## Problem statement
Return the listing word for word, as given.

## Dataset extract
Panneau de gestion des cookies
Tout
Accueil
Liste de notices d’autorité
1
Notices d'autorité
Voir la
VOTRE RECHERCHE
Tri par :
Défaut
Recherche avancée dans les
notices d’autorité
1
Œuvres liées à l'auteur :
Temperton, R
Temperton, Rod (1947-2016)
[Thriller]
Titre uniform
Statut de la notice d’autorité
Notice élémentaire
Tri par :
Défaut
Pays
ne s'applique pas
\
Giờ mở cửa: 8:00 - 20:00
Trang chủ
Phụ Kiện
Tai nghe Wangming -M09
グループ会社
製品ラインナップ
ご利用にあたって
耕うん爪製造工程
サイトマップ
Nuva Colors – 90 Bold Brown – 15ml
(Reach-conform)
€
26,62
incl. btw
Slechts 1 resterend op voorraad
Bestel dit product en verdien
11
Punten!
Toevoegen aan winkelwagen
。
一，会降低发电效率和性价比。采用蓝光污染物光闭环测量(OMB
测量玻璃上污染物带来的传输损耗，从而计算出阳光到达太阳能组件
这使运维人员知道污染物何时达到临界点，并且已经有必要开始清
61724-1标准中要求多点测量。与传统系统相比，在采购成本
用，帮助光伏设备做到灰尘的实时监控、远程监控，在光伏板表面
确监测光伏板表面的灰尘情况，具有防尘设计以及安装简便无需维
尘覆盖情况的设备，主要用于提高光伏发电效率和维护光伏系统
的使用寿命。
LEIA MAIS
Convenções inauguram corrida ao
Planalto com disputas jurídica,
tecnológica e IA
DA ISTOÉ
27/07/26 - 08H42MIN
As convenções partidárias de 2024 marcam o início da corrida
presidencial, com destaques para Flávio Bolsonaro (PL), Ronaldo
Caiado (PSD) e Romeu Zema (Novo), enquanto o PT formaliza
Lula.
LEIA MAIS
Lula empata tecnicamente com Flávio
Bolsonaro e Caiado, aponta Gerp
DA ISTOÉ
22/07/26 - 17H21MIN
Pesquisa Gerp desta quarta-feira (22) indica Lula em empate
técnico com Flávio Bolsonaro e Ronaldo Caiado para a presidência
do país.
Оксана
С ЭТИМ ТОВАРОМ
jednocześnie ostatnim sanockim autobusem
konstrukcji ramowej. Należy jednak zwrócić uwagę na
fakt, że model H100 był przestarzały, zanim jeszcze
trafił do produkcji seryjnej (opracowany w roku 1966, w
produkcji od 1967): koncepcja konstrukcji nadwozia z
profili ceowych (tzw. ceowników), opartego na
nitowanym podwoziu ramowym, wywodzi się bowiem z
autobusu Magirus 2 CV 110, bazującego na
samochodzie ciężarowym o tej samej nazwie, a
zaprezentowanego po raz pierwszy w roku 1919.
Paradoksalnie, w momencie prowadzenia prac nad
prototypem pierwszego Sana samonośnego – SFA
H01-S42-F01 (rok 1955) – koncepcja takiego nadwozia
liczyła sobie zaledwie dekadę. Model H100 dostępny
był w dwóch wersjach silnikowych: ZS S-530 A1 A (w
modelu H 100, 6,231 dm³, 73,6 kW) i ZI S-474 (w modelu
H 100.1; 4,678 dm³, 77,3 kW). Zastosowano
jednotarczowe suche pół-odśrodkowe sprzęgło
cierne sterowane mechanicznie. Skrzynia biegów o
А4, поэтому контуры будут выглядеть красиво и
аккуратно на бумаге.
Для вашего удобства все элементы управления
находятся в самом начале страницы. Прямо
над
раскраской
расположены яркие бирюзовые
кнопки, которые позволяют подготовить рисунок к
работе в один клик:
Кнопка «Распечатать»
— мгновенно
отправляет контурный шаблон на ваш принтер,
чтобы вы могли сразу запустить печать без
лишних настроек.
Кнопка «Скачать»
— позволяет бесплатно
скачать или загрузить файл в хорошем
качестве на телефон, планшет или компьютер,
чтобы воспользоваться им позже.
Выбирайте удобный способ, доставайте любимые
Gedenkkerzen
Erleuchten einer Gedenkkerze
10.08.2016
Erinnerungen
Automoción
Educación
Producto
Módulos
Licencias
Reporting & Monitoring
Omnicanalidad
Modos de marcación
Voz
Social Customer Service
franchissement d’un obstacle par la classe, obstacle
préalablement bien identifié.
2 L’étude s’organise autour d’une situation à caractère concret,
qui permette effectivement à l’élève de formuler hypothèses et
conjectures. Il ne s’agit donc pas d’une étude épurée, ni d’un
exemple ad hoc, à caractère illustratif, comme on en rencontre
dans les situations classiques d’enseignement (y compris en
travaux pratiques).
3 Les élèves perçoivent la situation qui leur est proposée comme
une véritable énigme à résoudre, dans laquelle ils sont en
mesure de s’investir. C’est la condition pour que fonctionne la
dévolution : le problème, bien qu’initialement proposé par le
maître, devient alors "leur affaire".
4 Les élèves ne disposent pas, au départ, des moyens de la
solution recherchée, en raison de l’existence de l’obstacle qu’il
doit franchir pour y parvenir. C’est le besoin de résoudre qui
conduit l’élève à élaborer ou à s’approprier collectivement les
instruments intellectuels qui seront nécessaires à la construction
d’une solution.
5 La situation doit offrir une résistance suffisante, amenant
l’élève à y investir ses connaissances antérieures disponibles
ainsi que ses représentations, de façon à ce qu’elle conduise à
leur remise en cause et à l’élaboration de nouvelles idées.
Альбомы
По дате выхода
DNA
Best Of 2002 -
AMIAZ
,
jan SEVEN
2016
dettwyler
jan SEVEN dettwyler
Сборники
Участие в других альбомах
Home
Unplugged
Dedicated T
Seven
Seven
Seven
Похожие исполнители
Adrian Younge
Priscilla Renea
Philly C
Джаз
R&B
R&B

## Written response
Panneau de gestion des cookies
Tout
Accueil
Liste de notices d’autorité
1
Notices d'autorité
Voir la
VOTRE RECHERCHE
Tri par :
Défaut
Recherche avancée dans les
notices d’autorité
1
Œuvres liées à l'auteur :
Temperton, R
Temperton, Rod (1947-2016)
[Thriller]
Titre uniform
Statut de la notice d’autorité
Notice élémentaire
Tri par :
Défaut
Pays
ne s'applique pas
\
Giờ mở cửa: 8:00 - 20:00
Trang chủ
Phụ Kiện
Tai nghe Wangming -M09
グループ会社
製品ラインナップ
ご利用にあたって
耕うん爪製造工程
サイトマップ
Nuva Colors – 90 Bold Brown – 15ml
(Reach-conform)
€
26,62
incl. btw
Slechts 1 resterend op voorraad
Bestel dit product en verdien
11
Punten!
Toevoegen aan winkelwagen
。
一，会降低发电效率和性价比。采用蓝光污染物光闭环测量(OMB
测量玻璃上污染物带来的传输损耗，从而计算出阳光到达太阳能组件
这使运维人员知道污染物何时达到临界点，并且已经有必要开始清
61724-1标准中要求多点测量。与传统系统相比，在采购成本
用，帮助光伏设备做到灰尘的实时监控、远程监控，在光伏板表面
确监测光伏板表面的灰尘情况，具有防尘设计以及安装简便无需维
尘覆盖情况的设备，主要用于提高光伏发电效率和维护光伏系统
的使用寿命。
LEIA MAIS
Convenções inauguram corrida ao
Planalto com disputas jurídica,
tecnológica e IA
DA ISTOÉ
27/07/26 - 08H42MIN
As convenções partidárias de 2024 marcam o início da corrida
presidencial, com destaques para Flávio Bolsonaro (PL), Ronaldo
Caiado (PSD) e Romeu Zema (Novo), enquanto o PT formaliza
Lula.
LEIA MAIS
Lula empata tecnicamente com Flávio
Bolsonaro e Caiado, aponta Gerp
DA ISTOÉ
22/07/26 - 17H21MIN
Pesquisa Gerp desta quarta-feira (22) indica Lula em empate
técnico com Flávio Bolsonaro e Ronaldo Caiado para a presidência
do país.
Оксана
С ЭТИМ ТОВАРОМ
jednocześnie ostatnim sanockim autobusem
konstrukcji ramowej. Należy jednak zwrócić uwagę na
fakt, że model H100 był przestarzały, zanim jeszcze
trafił do produkcji seryjnej (opracowany w roku 1966, w
produkcji od 1967): koncepcja konstrukcji nadwozia z
profili ceowych (tzw. ceowników), opartego na
nitowanym podwoziu ramowym, wywodzi się bowiem z
autobusu Magirus 2 CV 110, bazującego na
samochodzie ciężarowym o tej samej nazwie, a
zaprezentowanego po raz pierwszy w roku 1919.
Paradoksalnie, w momencie prowadzenia prac nad
prototypem pierwszego Sana samonośnego – SFA
H01-S42-F01 (rok 1955) – koncepcja takiego nadwozia
liczyła sobie zaledwie dekadę. Model H100 dostępny
był w dwóch wersjach silnikowych: ZS S-530 A1 A (w
modelu H 100, 6,231 dm³, 73,6 kW) i ZI S-474 (w modelu
H 100.1; 4,678 dm³, 77,3 kW). Zastosowano
jednotarczowe suche pół-odśrodkowe sprzęgło
cierne sterowane mechanicznie. Skrzynia biegów o
А4, поэтому контуры будут выглядеть красиво и
аккуратно на бумаге.
Для вашего удобства все элементы управления
находятся в самом начале страницы. Прямо
над
раскраской
расположены яркие бирюзовые
кнопки, которые позволяют подготовить рисунок к
работе в один клик:
Кнопка «Распечатать»
— мгновенно
отправляет контурный шаблон на ваш принтер,
чтобы вы могли сразу запустить печать без
лишних настроек.
Кнопка «Скачать»
— позволяет бесплатно
скачать или загрузить файл в хорошем
качестве на телефон, планшет или компьютер,
чтобы воспользоваться им позже.
Выбирайте удобный способ, доставайте любимые
Gedenkkerzen
Erleuchten einer Gedenkkerze
10.08.2016
Erinnerungen
Automoción
Educación
Producto
Módulos
Licencias
Reporting & Monitoring
Omnicanalidad
Modos de marcación
Voz
Social Customer Service
franchissement d’un obstacle par la classe, obstacle
préalablement bien identifié.
2 L’étude s’organise autour d’une situation à caractère concret,
qui permette effectivement à l’élève de formuler hypothèses et
conjectures. Il ne s’agit donc pas d’une étude épurée, ni d’un
exemple ad hoc, à caractère illustratif, comme on en rencontre
dans les situations classiques d’enseignement (y compris en
travaux pratiques).
3 Les élèves perçoivent la situation qui leur est proposée comme
une véritable énigme à résoudre, dans laquelle ils sont en
mesure de s’investir. C’est la condition pour que fonctionne la
dévolution : le problème, bien qu’initialement proposé par le
maître, devient alors "leur affaire".
4 Les élèves ne disposent pas, au départ, des moyens de la
solution recherchée, en raison de l’existence de l’obstacle qu’il
doit franchir pour y parvenir. C’est le besoin de résoudre qui
conduit l’élève à élaborer ou à s’approprier collectivement les
instruments intellectuels qui seront nécessaires à la construction
d’une solution.
5 La situation doit offrir une résistance suffisante, amenant
l’élève à y investir ses connaissances antérieures disponibles
ainsi que ses représentations, de façon à ce qu’elle conduise à
leur remise en cause et à l’élaboration de nouvelles idées.
Альбомы
По дате выхода
DNA
Best Of 2002 -
AMIAZ
,
jan SEVEN
2016
dettwyler
jan SEVEN dettwyler
Сборники
Участие в других альбомах
Home
Unplugged
Dedicated T
Seven
Seven
Seven
Похожие исполнители
Adrian Younge
Priscilla Renea
Philly C
Джаз
R&B
R&B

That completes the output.